The press coverage of our culture’s growing disillusionment with social media tends to focus — like the article cited above — on policy issues such as data privacy, or political issues such as the definition of hate speech.
By contrast, when you talk to actual users about their concerns with these services, they tend, like AOC, to instead talk about their addictive nature, and how this compulsive use keeps them away from activities they know are more meaningful.
When AOC mentions isolation, anxiety, addiction, and escapism, most heavy social media users know exactly what she’s talking about.
On the other hand, when the press reports on this issue, they’re more likely to turn their attention back to Cambridge Analytica — a phrase I almost never hear mentioned by the students, parents, teenagers, retirees, artists, coders, lawyers, entrepreneurs, and athletes I’ve been talking to about digital minimalism over the past three months.
Putting politics aside for the moment, we should applaud AOC for being so forthright about the complicated tensions generated by social media. These tools played a big role in her rise to national prominence, but they’re also diminishing the quality of her life (not to mention the quality of life of hundreds of millions of other users obsessively entangled with these apps). The issue here is not clear cut, but it also can’t be ignored.
To me, this is the real story about how the social media juggernaut is currently renegotiating its place in our culture.
I think we’ll all be better served once the national press recognizes this reality, and turns more of its attention from the spectacle of Mark Zuckerberg testifying about data privacy and AI-driven content review, and toward the more nuanced and more human issues encapsulated by the surprising story of a 29-year-old social media rockstar who finds it necessary to escape the very techno-world that made her.
In other words, the important story is not the fear that social media companies will improperly use our data; it’s instead the fear that they’ll subvert our primal drive to cultivate a meaningful life.
April 10, 2019
Digital Minimalism and Sports
A couple weeks ago, I posted an article in reaction to the news that the head coach of the Arizona Cardinals now allows his players to take “phone breaks” during their team meetings.
“You start to see kind of hands twitching and legs shaking, and you know they need to get that social media fix,” he helpfully explained.

═══

**SET OF TASKS**
[A] In the social media passage, what does the head coach of the Arizona Cardinals now let his players take during team meetings?
[B] Revise the part of the social media passage that opens with the words containing "By contrast, when" and closes with "past three months.", changing "compulsive" to "habitual".
[C] Pick up the social media passage after its final sentence and carry on writing it.
The records that come next are separate material and are unrelated to the social media passage.

═══

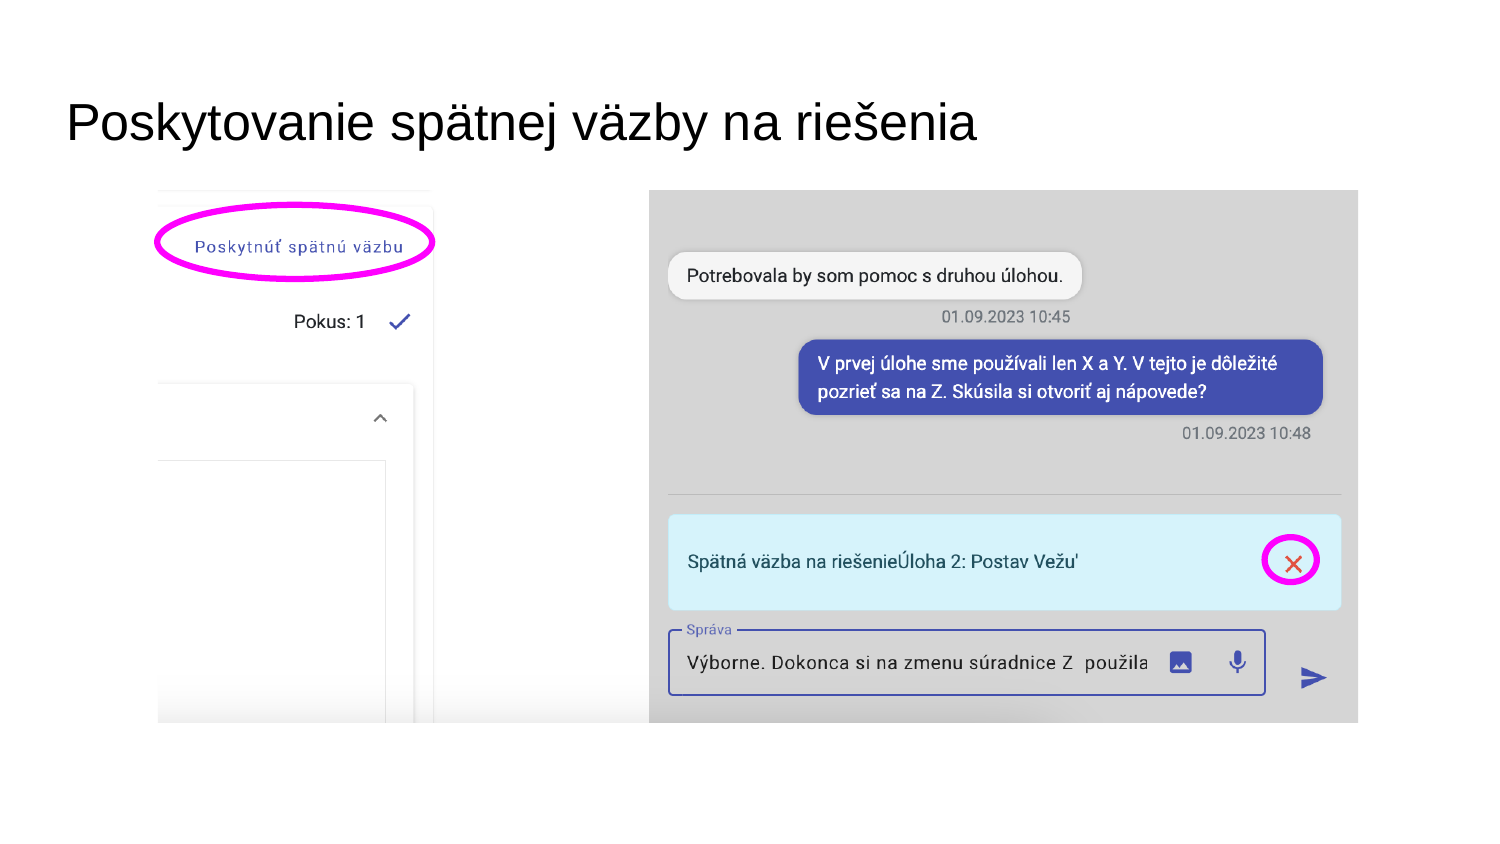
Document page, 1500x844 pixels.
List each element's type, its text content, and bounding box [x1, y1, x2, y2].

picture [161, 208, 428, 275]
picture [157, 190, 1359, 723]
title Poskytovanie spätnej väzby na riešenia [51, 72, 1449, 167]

═══

**EXPECTED RESPONSES**
[A] Phone breaks.

[B]
By contrast, when you talk to actual users about their concerns with these services, they tend, like AOC, to instead talk about their addictive nature, and how this habitual use keeps them away from activities they know are more meaningful.
When AOC mentions isolation, anxiety, addiction, and escapism, most heavy social media users know exactly what she’s talking about.
On the other hand, when the press reports on this issue, they’re more likely to turn their attention back to Cambridge Analytica — a phrase I almost never hear mentioned by the students, parents, teenagers, retirees, artists, coders, lawyers, entrepreneurs, and athletes I’ve been talking to about digital minimalism over the past three months.

[C]
If you’re one of the many readers who joined me in thinking this move was a shortsighted capitulation, I’m hoping to help improve your mood by sharing some uplifting counter programming from the world of college basketball.
As reported by Time, earlier this season, the Texas Tech Red Raiders suffered a bad stretch during which they lost three road games in a row.
Looking for solutions, their captain, Norense Odiase, instituted a new rule: the night before away games, players would surrender their smartphones. The idea was to minimize distractions and improve sleep.
The team’s coach, Chris Beard, who had already banned smartphones at team meals, liked this idea and extended it even further: the phone ban held every night while the team was on the road, whether or not there was a game the next day.
It worked.
Texas Tech went on a 14-1 run after the ban, eventually making it all the way to Monday’s national championship game.
It’s possible, of course, that I’m too quick to connect the basic principles of digital minimalism with sports success, but there’s at least one well-known athlete on my side.
A few days ago, at his pre-tournament press conference, golfer Rory McIlroy, the odds-on favorite to win The Masters this weekend, was asked about the rule at the Augusta National golf course that forbids smartphones (around 21:30 in the above video).
“It’s refreshing,” McIlroy said, noting that “there’s something to learn from that.” He then cited what’s got him thinking about these issues, explaining:
“Actually, a book I’m reading at the minute is called Digital Minimalism by Cal Newport.”
My work here is done.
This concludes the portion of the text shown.